今回はopen type fontのフォントファイルから変換表を取り出し、利用する処理を実装します。
これまではttfdump.exeでcmap_msgothic.txtを手動作成していました。
この処理を自動化します。
取り出す変換表はplatformID == 3 && encodingID == 1のもののみに対応します。
open type fontの仕様を見ると、
https://www.microsoft.com/typography/otspec/otff.htm
ファイル先頭に4バイトのsfnt version、続いて2バイトのnumTables(テーブル数)、2バイトのsearchRange、2バイトのentrySelector、2バイトのrangeShiftが格納されており、
続いてnumTablesの分だけ「テーブル」が並びます。
1つのテーブルはtag、checkSum、offset、lengthがそれぞれ4バイト、合計16バイト分あり、
tagが"cmap"のテーブルの(ファイル先頭からの)offset位置に変換表が用意されています。
変換表の仕様を見ると、
https://www.microsoft.com/typography/otspec/cmap.htm
先頭から、2バイトのversion、2バイトのnumTables(テーブル数)があり、
続いてnumTablesの分だけ「テーブル」が並びます。
1つのテーブルは2バイトのplatformIDとencodingID、4バイトのoffsetの合計8バイト分あり、
(ファイル先頭ではなく"cmap"の先頭からの)offset位置に、platformIDとencodingIDの示す変換表が格納されています。
変換表の先頭には2バイトのformatがあり、このformatの値により変換表の格納形式が異なります。
今回利用する変換表はplatformIDが3、encodingIDが1なので、format=4(Format 4: Segment mapping to delta values)の形式で格納されています。
format 4の変換表の中には様々な情報が格納されていますが、その中で以下の3つの配列が必要になります。
・startCount[]
・endCount[]
・idDelta[]
例えばユニコードで0x5511を変換する場合には、
startCount[n] <= 0x5511 <= endCount[n]
を満たす n の値を探し、以下のように変換します。
変換後の値=0x5511 + dDelta[n]
今回はユニコードで0x0000~0xFFFFまですべての文字についての変換表が欲しいので、
すべての値において上記の計算を行って変換表を作成しています。
public void Close()
{
_cmapFonts.Clear();
_listnXref.Clear();
_mapFontType.Clear();
}
/// <summary>
/// フォントの埋め込み
/// </summary>
void WriteFont_EmbeddedUnicode(PDFRawWriter bw, ref int nObjIndex, string strFontObjName, string strFont, string strFontFamily, string strFontFile)

### 提供データ:
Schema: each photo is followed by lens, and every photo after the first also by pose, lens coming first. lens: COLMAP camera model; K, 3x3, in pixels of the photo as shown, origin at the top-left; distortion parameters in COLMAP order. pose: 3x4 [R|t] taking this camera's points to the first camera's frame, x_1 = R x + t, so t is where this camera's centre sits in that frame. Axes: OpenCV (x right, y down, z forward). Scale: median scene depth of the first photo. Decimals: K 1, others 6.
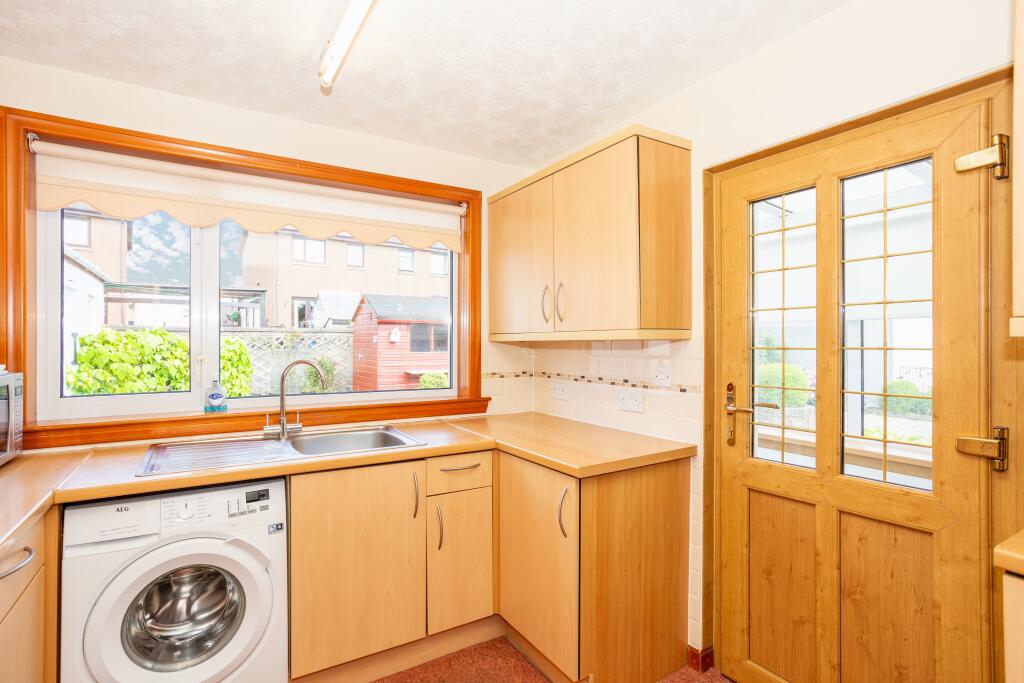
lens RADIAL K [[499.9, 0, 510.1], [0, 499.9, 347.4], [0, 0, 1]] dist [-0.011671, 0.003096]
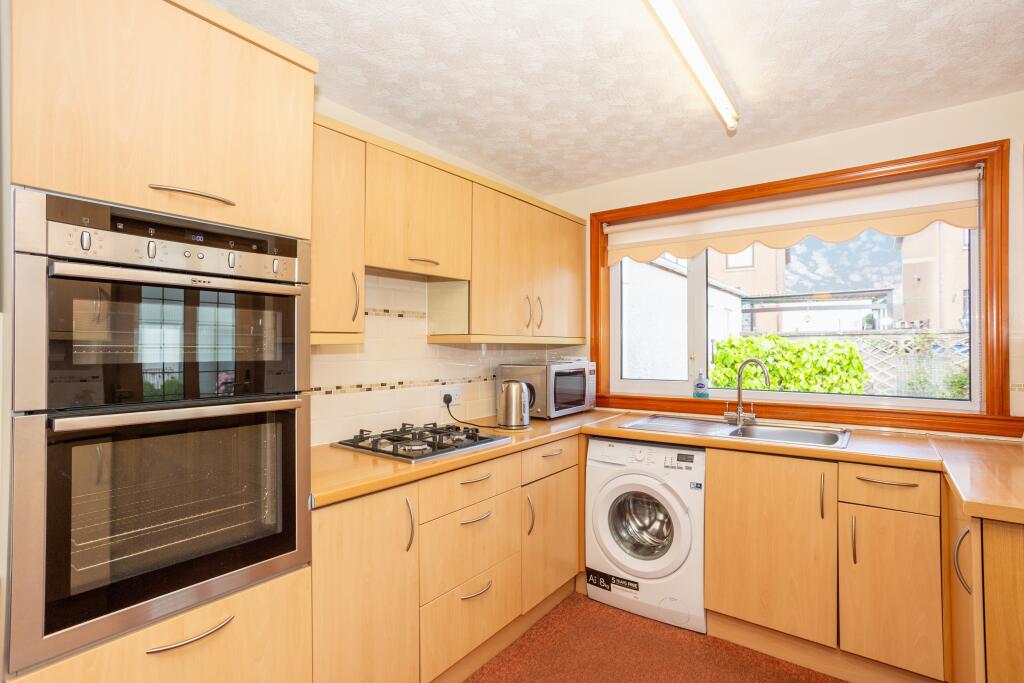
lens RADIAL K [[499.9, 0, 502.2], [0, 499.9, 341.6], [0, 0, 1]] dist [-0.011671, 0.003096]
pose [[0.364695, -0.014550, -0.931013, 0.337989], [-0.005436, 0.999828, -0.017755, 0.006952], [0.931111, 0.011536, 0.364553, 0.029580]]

...

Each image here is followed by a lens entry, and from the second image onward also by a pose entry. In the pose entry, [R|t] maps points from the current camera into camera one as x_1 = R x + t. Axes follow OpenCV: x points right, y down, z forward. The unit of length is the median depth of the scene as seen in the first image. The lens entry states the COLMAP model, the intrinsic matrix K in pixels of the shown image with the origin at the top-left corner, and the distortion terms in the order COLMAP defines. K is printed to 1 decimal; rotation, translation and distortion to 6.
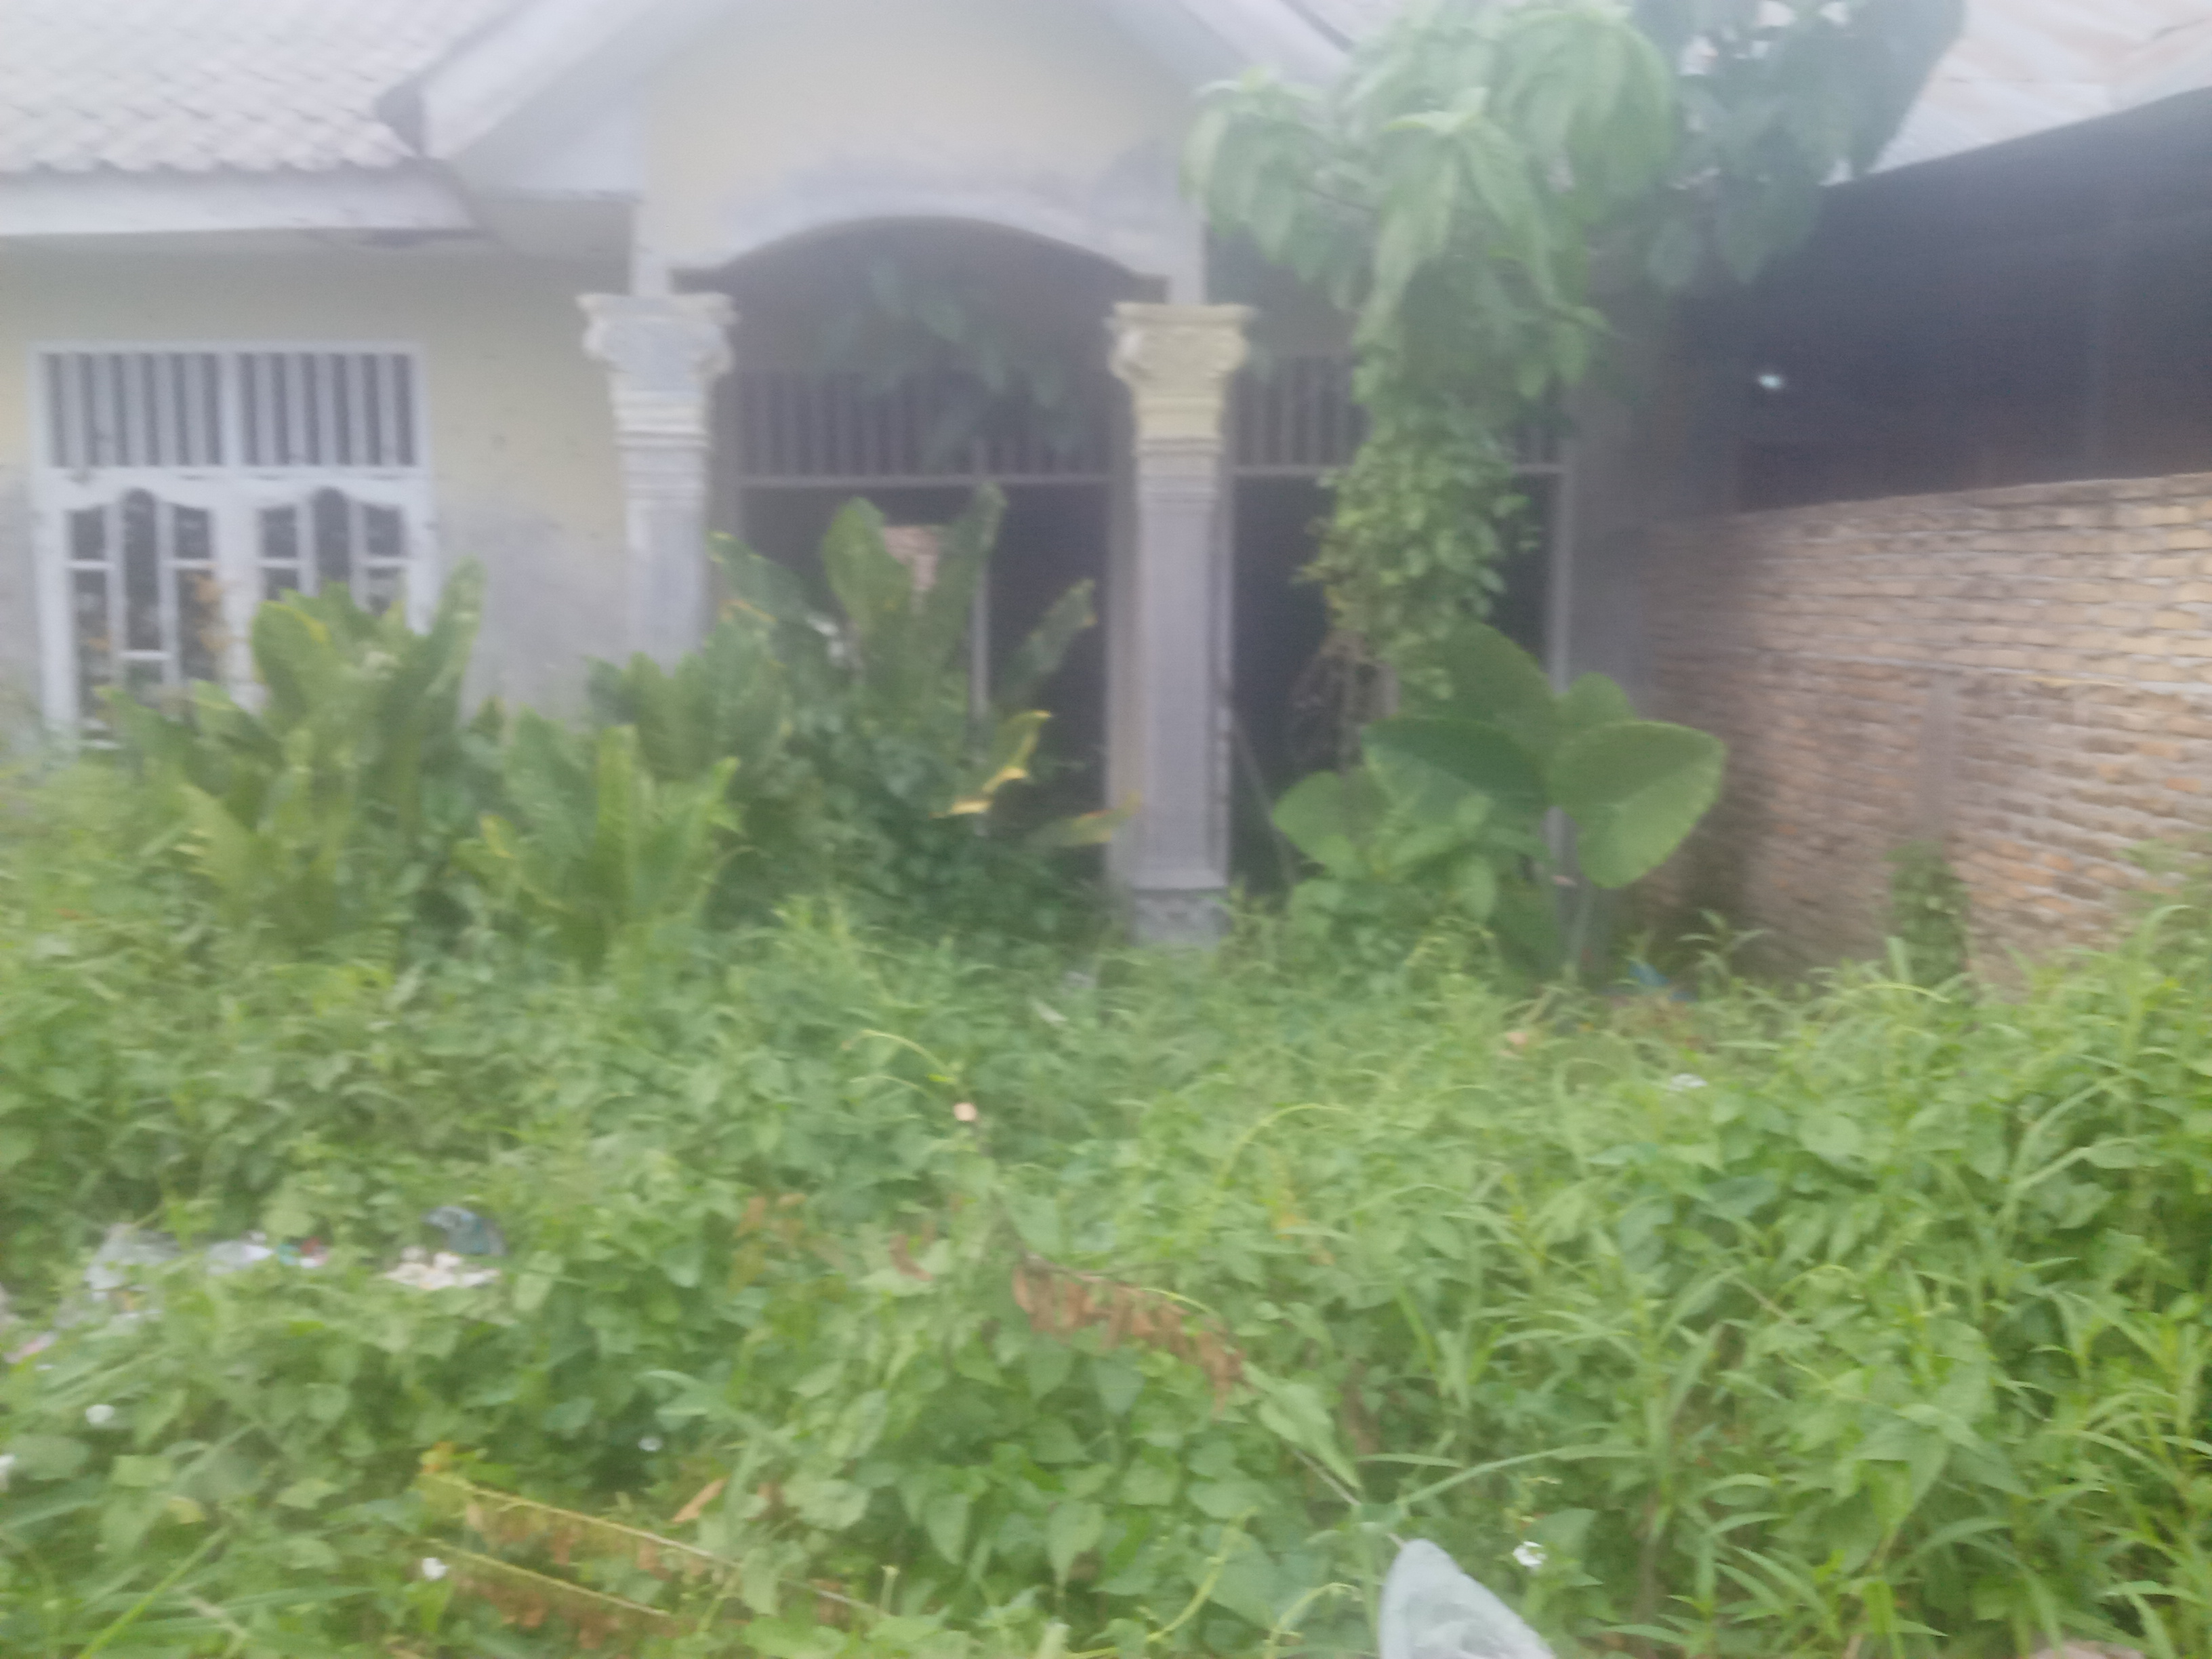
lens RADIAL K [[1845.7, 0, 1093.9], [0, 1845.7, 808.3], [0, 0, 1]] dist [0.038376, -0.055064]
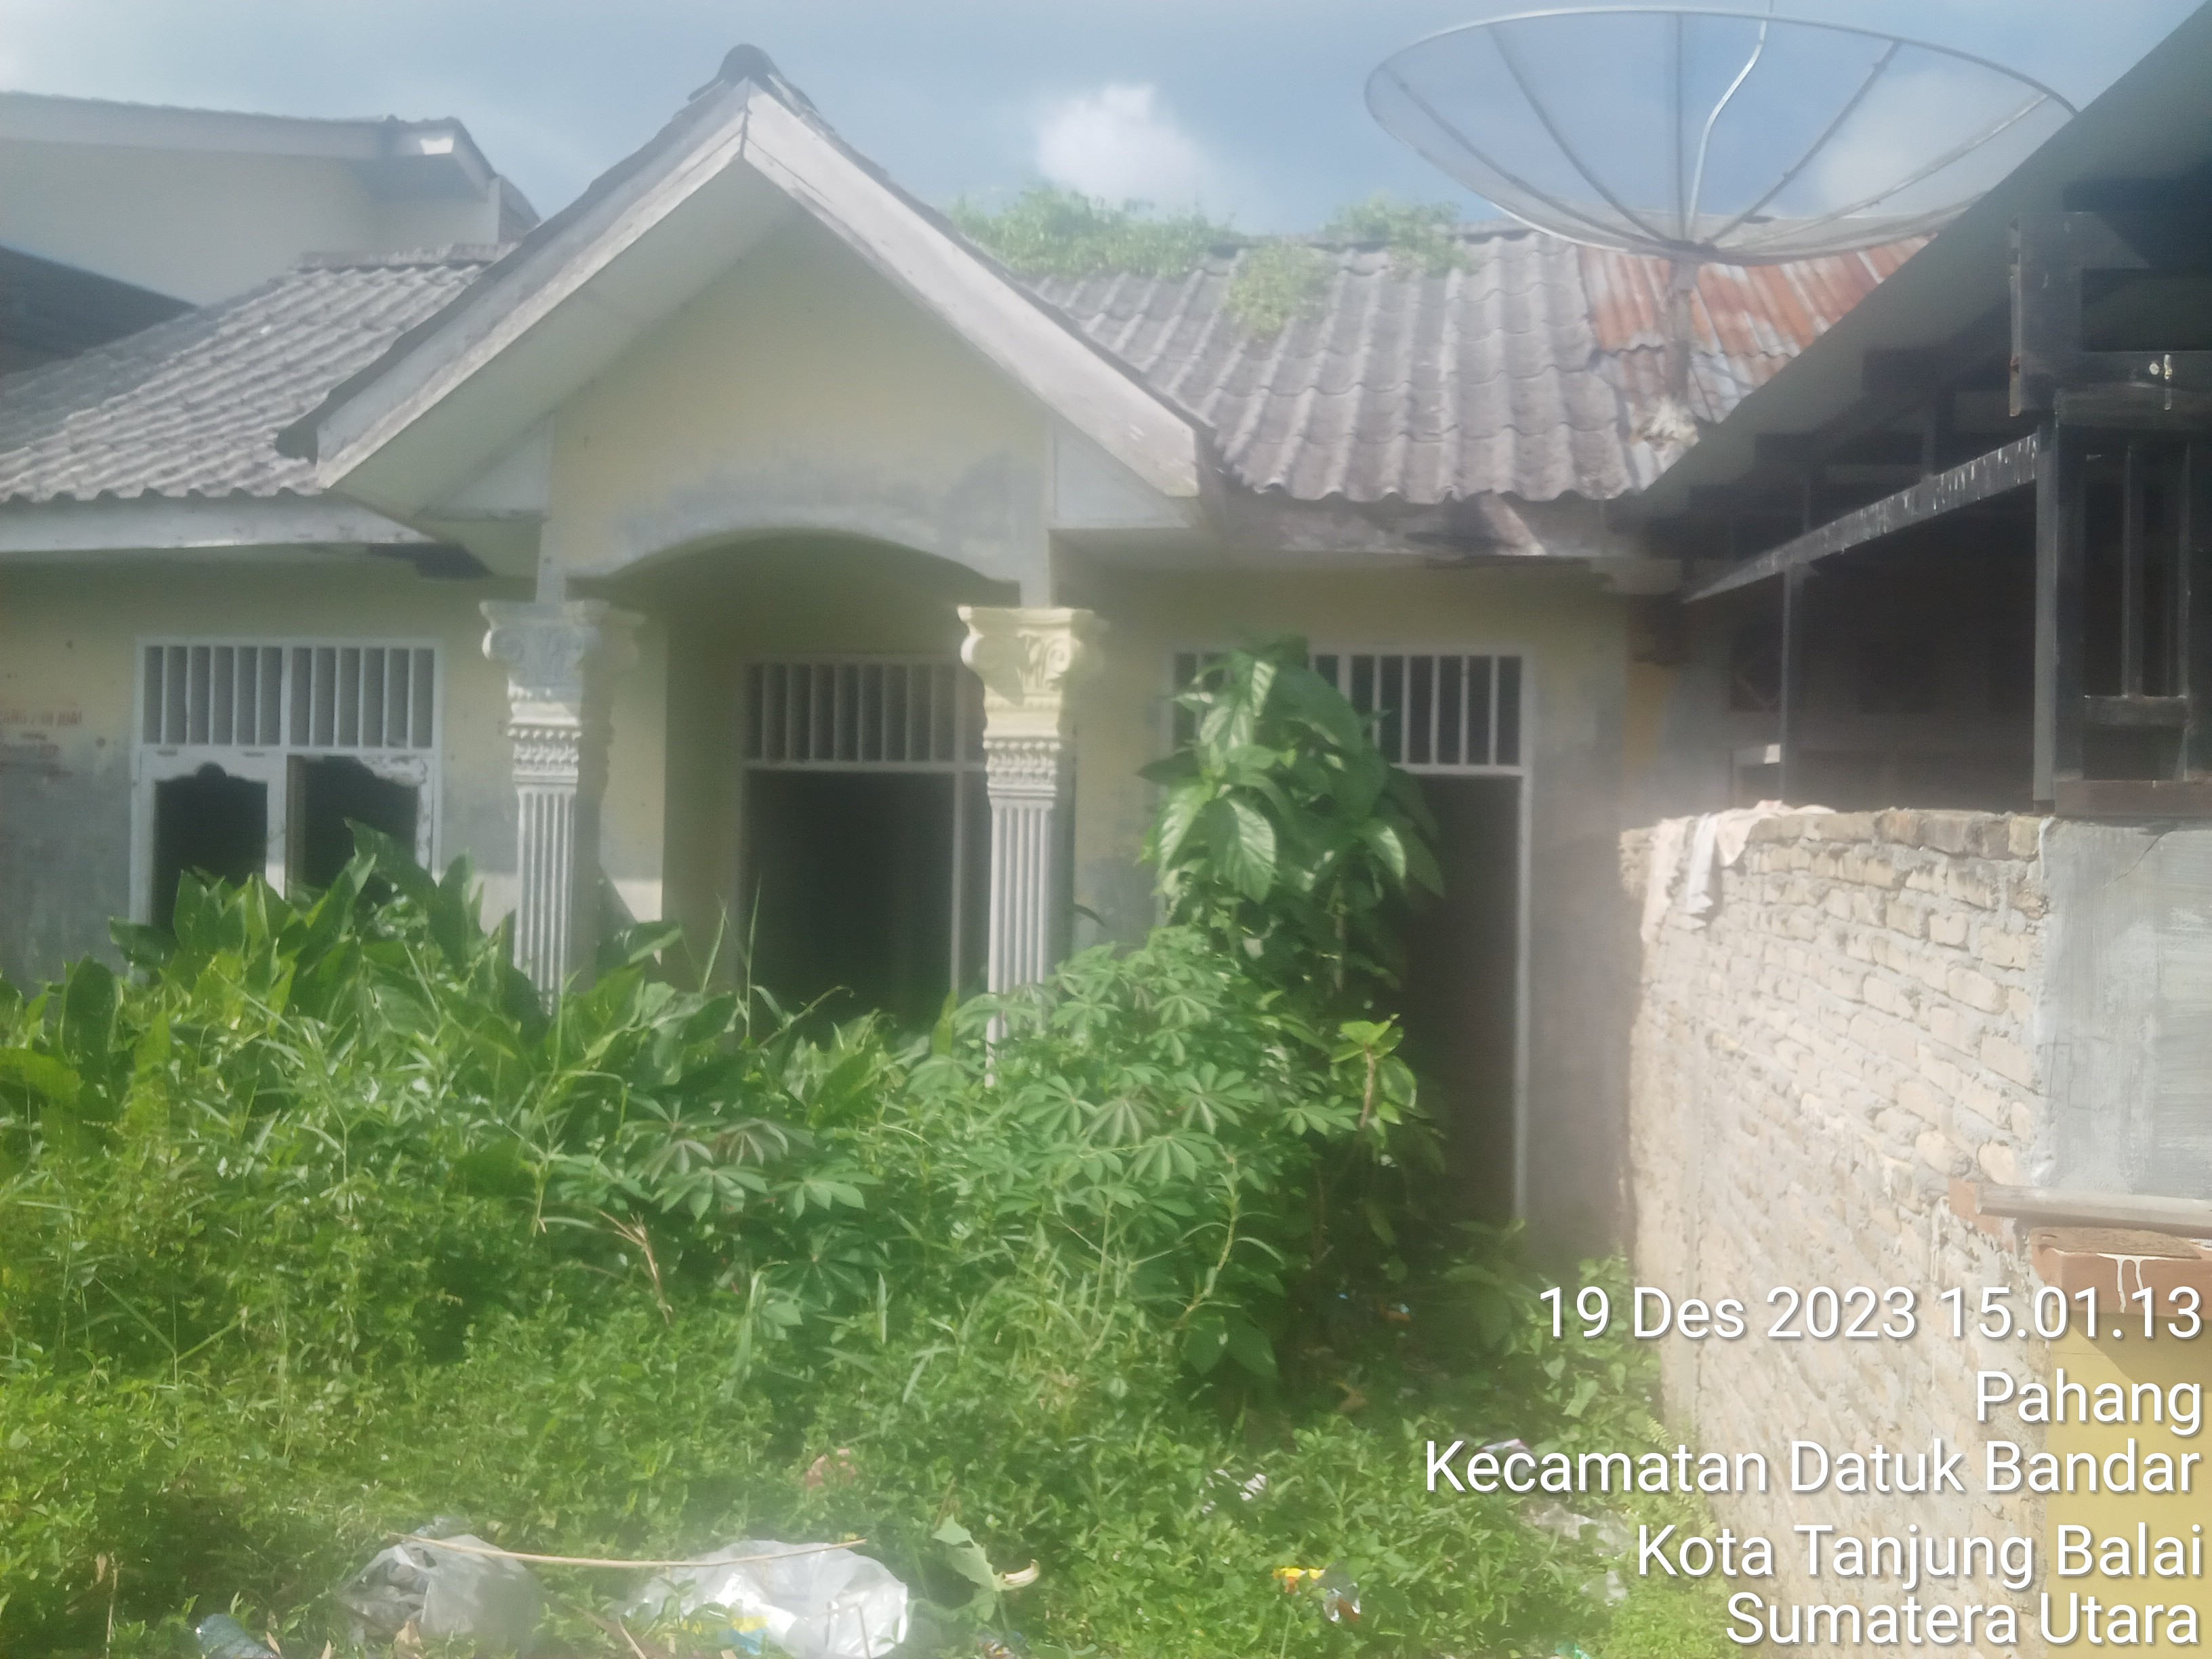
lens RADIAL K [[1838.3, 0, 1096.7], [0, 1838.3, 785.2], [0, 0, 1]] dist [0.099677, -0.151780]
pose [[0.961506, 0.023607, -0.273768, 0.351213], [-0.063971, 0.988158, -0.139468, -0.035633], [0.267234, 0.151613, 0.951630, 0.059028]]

### 作業項目:
テキストのうち、「変換表の先頭には2バイトのf」を含む語句で始まり「を満たす n の値を探し、以下のように変換します。」で終わる部分を、「配列」を「リスト」に置き換えて書き直してください。 行ではなく、テキストだけを手がかりにすること。

### この問題の解答:
変換表の先頭には2バイトのformatがあり、このformatの値により変換表の格納形式が異なります。
今回利用する変換表はplatformIDが3、encodingIDが1なので、format=4(Format 4: Segment mapping to delta values)の形式で格納されています。
format 4の変換表の中には様々な情報が格納されていますが、その中で以下の3つのリストが必要になります。
・startCount[]
・endCount[]
・idDelta[]
例えばユニコードで0x5511を変換する場合には、
startCount[n] <= 0x5511 <= endCount[n]
を満たす n の値を探し、以下のように変換します。